Deux entraîneurs argentins et pas moins de quatre joueurs étrangers de la même nationalité ont défendu les couleurs jaune et noir du club. Parallèlement, des joueurs haïtiens de qualité ont garni l'effectif. Non seulement les Jean Rebert Ménélas, Jean Muller Altidor, enfants de l'île et internationaux, y ont fait carrière mais encore des joueurs du calibre de Descollines, Jovelas Jeune, Samuel Dalcé, Clamar Augustin ont habitué le public à la victoire et un haut niveau de compétitivité.

Mais on sait que les résultats sportifs sont souvent liés à des facteurs que l'on ne maîtrise pas toujours. L'implication paternelle des dirigeants gommait les handicaps majeurs, particulièrement l'insularité. Puisque presque tous les joueurs, Gonâviens ou pas, résident à Port-au-Prince, une grande maison en plaine sert de siège et de dortoir. En fait, les joueurs du Roulado se rendent tous les quinze jours à Zabriko, une localité de l'île distante d'une quinzaine de kilomètres d'Anse à Galets mais que l'on atteint par une route montante, cahoteuse et malaisée. Cette servitude de devoir, prendre la mer et grimper cette route dangereuse tous les quinze jours, effraie au départ beaucoup de joueurs mais les dirigeants ont toujours su compenser par une politique salariale convainquante. Cela a duré une décennie.

Depuis deux ans, le club n'attire plus autant. Et cette année, si on excepte deux ou trois figures historiques comme Joël Pierre, Lormera, Sylvio Gabriel, ce sont de jeunes joueurs et même quelques recalés, incapables de trouver place dans les autres effectifs, qui s'alignent pour la Gonâve. Résultat : après cinq matchs de la série ouverture, le Roulado ne compte que deux points, soit donc deux matchs nuls et trois défaites. Inacceptable. Un Gonâvien qui trouve sa fierté à travers le club local, a confessé récemment que l'un des jours les plus tristes de sa pourtant assez longue vie de cinquante-sept ans est « la défaite 3-1 concédée au stade S. Cator au Racing Club Haïtien lors d'un match retransmis en direct par la télévision nationale ». Ce jour-là, ajoute notre cher Gonâvien, « je n'ai rien vu qui ressemble au football d'engagement auquel nous a habitués notre club et qui donne une image positive de notre communauté. »
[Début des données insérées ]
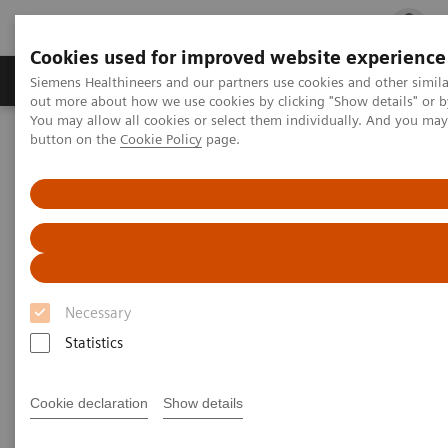
Cookies used for improved website experience
Produits & services
Spécialités cliniques
Siemens Healthineers and our partners use cookies and other simil
out more about how we use cookies by clicking "Show details" or b
You may allow all cookies or select them individually. And you ma
button on the
Cookie Policy
page.
Accueil
Services
Service clients
Plateformes et outils connectés
teamplay Fleet
Necessary
Statistics
Cookie declaration
Show details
La déception était grande et la frustration refoulée chez certains. Dimanche après-midi à Zabriko, les freins ont lâché. Alors que le Baltimore, ténor de la compétition, y était en visite et que les deux équipes ont laissé filer deux points, le public n'a trouvé de bouc émissaire ni en l'arbitre ni en l'équipe adverse. Les joueurs gonâviens ont été agressés par leur propre public. L'étendue des dégâts n'est pas bien connue mais on doute fort que le club puisse recevoir ce dimanche à Zabriko tant les joueurs en sont sortis traumatisés. Quelle sera la réaction de la Linaf ? Dans le domaine de la discipline sportive, la violence est condamnée d'où qu'elle vienne et quelle que soit la victime.
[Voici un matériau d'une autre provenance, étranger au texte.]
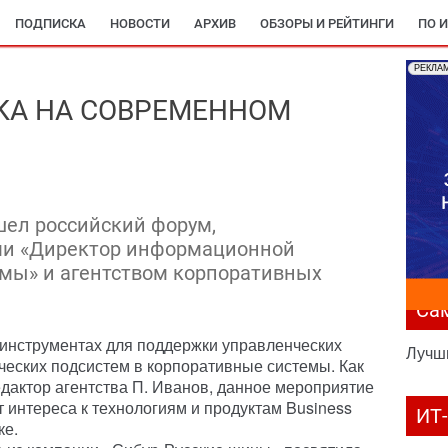
ПОДПИСКА
НОВОСТИ
АРХИВ
ОБЗОРЫ И РЕЙТИНГИ
ПО 
РЕКЛА
КА НА СОВРЕМЕННОМ
шел российский форум,
ми «Директор информационной
мы» и агентством корпоративных
Са
 инструментах для поддержки управленческих
Лучш
ческих подсистем в корпоративные системы. Как
дактор агентства П. Иванов, данное мероприятие
т интереса к технологиям и продуктам Business
ИТ
ке.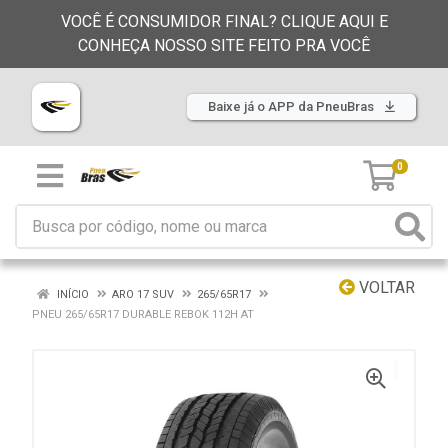
VOCÊ É CONSUMIDOR FINAL? CLIQUE AQUI E
CONHEÇA NOSSO SITE FEITO PRA VOCÊ
Baixe já o APP da PneuBras
0
VOLTAR
INÍCIO
ARO 17 SUV
265/65R17
PNEU 265/65R17 DURABLE REBOK 112H AT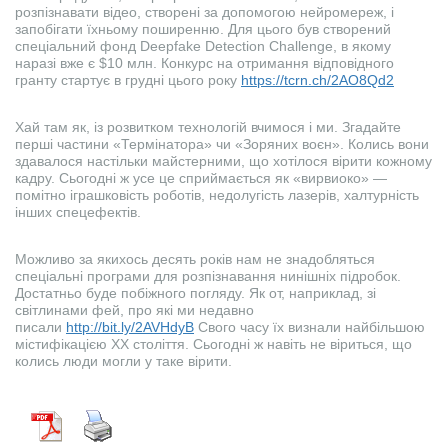
розпізнавати відео, створені за допомогою нейромереж, і
запобігати їхньому поширенню. Для цього був створений
спеціальний фонд Deepfake Detection Challenge, в якому
наразі вже є $10 млн. Конкурс на отримання відповідного
гранту стартує в грудні цього року
https://tcrn.ch/2AO8Qd2
Хай там як, із розвитком технологій вчимося і ми. Згадайте
перші частини «Термінатора» чи «Зоряних воєн». Колись вони
здавалося настільки майстерними, що хотілося вірити кожному
кадру. Сьогодні ж усе це сприймається як «вирвиоко» —
помітно іграшковість роботів, недолугість лазерів, халтурність
інших спецефектів.
Можливо за якихось десять років нам не знадобляться
спеціальні програми для розпізнавання нинішніх підробок.
Достатньо буде побіжного погляду. Як от, наприклад, зі
світлинами фей, про які ми недавно
писали
http://bit.ly/2AVHdyB
Свого часу їх визнали найбільшою
містифікацією XX століття. Сьогодні ж навіть не віриться, що
колись люди могли у таке вірити.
La saison nationale de football n'est qu'à ses débuts. La route est encore longue, celle qui débouche sur les sanctions de fin de saison. Cette année, les quatre derniers du classement seront relégués en deuxième division. Roulado est en 16e position mais il a le temps de se remettre. La tâche des joueurs sera plus ardue si le public s'acharne à les chahuter. Il pourrait alors se produire un phénomène d'inhi- bition causée par la peur de mal faire. Et bonjour la catastrophe.